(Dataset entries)
======
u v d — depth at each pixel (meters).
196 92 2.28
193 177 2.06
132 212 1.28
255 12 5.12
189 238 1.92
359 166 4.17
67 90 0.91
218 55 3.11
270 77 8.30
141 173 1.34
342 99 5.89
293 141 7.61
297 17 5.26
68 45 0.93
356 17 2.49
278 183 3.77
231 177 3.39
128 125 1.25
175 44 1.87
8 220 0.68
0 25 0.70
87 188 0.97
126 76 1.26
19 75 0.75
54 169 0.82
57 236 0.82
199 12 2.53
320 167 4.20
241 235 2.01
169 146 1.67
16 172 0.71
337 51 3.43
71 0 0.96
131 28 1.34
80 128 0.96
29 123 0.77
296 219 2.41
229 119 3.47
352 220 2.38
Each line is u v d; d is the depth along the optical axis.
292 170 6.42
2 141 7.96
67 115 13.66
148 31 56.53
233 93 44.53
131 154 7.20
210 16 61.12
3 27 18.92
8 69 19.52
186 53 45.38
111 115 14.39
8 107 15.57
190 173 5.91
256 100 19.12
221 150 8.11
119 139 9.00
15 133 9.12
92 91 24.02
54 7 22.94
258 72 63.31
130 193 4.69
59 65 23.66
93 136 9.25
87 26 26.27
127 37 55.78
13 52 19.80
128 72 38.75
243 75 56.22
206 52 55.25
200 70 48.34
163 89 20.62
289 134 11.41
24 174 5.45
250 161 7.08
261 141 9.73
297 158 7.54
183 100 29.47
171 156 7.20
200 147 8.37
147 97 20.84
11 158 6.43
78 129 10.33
======
== Problem statement ==
Would you repeat, exactly and with nothing added, every line from the line containing "292 170 6.42" through the last line of the records above?

== Task answer ==
292 170 6.42
2 141 7.96
67 115 13.66
148 31 56.53
233 93 44.53
131 154 7.20
210 16 61.12
3 27 18.92
8 69 19.52
186 53 45.38
111 115 14.39
8 107 15.57
190 173 5.91
256 100 19.12
221 150 8.11
119 139 9.00
15 133 9.12
92 91 24.02
54 7 22.94
258 72 63.31
130 193 4.69
59 65 23.66
93 136 9.25
87 26 26.27
127 37 55.78
13 52 19.80
128 72 38.75
243 75 56.22
206 52 55.25
200 70 48.34
163 89 20.62
289 134 11.41
24 174 5.45
250 161 7.08
261 141 9.73
297 158 7.54
183 100 29.47
171 156 7.20
200 147 8.37
147 97 20.84
11 158 6.43
78 129 10.33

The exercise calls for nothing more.